Although we don't believe in timing the market or panicking over market movements, we do like to keep an eye on big changes -- just in case they're material to our investing thesis.

What: Shares of wing-slinging restaurant Buffalo Wild Wings (Nasdaq: BWLD) were ice cold today, falling as much as 13% in intraday trading after the company announced second-quarter results.

So what: It's earnings season ,and that means that any company unfortunate enough to miss earnings expectations is bound to see its stock take a drubbing. And that's exactly what happened to Buffalo Wild Wings. Revenue for the second quarter increased 30% from last year, hitting $239 million. Earnings per share, meanwhile, clocked in at $0.62, up from $0.58 last year. Analysts, however, had been looking for per-share profit of $0.68 on revenue of $240 million.

Now what: Forget the rain: Blame it on the chicken wings. Prices for chicken wings -- not surprisingly a key input cost for B-Wild -- rose drastically from last year, putting pressure on the company's bottom line.
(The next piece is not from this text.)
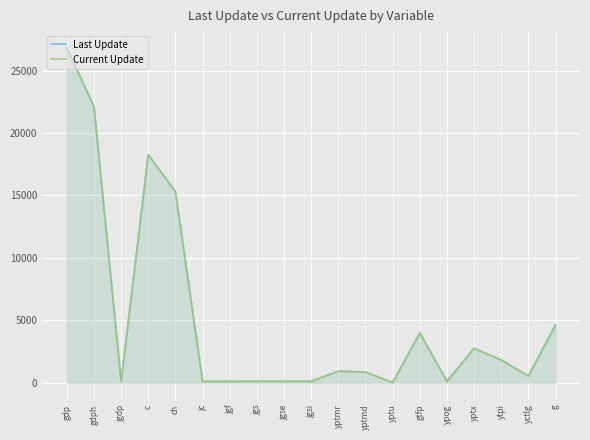

What is the value of the Last Update point at the 14th from the left?

4001.5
Buffalo Wild Wings has tried to pass some of the costs through to customers with price increases, but that's a tough proposition when consumers aren't exactly feeling happy-go-lucky.

The good news here is that B-Wild's quarter showed that it's still a successful, growing restaurant chain despite the economy and its significant chicken challenges. On the other hand, unless the economy or chicken wing prices (or both) turn around soon, the headwinds could continue and may put more pressure on the stock.